Action item: In the data below, how many lines contain the word "choreId"? Answer with the number alone.

Top of Given records

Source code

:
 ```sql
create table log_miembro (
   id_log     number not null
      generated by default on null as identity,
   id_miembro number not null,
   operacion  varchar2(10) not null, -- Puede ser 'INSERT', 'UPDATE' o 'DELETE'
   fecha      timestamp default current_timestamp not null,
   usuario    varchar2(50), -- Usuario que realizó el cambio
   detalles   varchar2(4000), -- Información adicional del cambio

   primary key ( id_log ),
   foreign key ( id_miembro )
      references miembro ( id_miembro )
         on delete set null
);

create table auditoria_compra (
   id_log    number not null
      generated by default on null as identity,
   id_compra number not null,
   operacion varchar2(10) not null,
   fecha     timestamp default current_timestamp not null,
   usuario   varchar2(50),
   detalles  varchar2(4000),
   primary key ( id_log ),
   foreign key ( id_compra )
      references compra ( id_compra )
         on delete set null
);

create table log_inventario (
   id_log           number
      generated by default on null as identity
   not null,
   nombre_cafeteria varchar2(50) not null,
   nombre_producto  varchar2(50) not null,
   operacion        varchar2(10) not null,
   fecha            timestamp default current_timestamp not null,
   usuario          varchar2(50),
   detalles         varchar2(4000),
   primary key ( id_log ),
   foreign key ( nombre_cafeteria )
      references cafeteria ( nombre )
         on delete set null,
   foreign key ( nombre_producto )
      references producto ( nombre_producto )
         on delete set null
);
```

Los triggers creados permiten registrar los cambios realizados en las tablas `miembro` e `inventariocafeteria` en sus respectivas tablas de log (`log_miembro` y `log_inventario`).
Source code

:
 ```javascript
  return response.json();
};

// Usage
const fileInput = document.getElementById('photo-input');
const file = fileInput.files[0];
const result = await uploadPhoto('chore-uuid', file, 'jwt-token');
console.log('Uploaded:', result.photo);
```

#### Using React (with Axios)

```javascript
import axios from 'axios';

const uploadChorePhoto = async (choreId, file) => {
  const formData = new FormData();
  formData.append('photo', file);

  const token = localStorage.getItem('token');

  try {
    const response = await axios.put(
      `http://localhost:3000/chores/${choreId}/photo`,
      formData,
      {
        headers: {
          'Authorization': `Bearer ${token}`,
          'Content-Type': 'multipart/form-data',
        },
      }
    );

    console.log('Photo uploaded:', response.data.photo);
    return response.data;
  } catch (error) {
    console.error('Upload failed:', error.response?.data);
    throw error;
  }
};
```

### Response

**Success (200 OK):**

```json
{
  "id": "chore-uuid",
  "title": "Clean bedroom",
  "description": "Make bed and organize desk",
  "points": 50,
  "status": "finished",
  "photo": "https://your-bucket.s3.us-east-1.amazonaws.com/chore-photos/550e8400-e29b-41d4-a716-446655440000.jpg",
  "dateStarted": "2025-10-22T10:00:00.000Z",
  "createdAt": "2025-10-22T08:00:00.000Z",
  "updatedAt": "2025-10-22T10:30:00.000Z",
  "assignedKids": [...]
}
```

Bottom of Given records

Response area: 2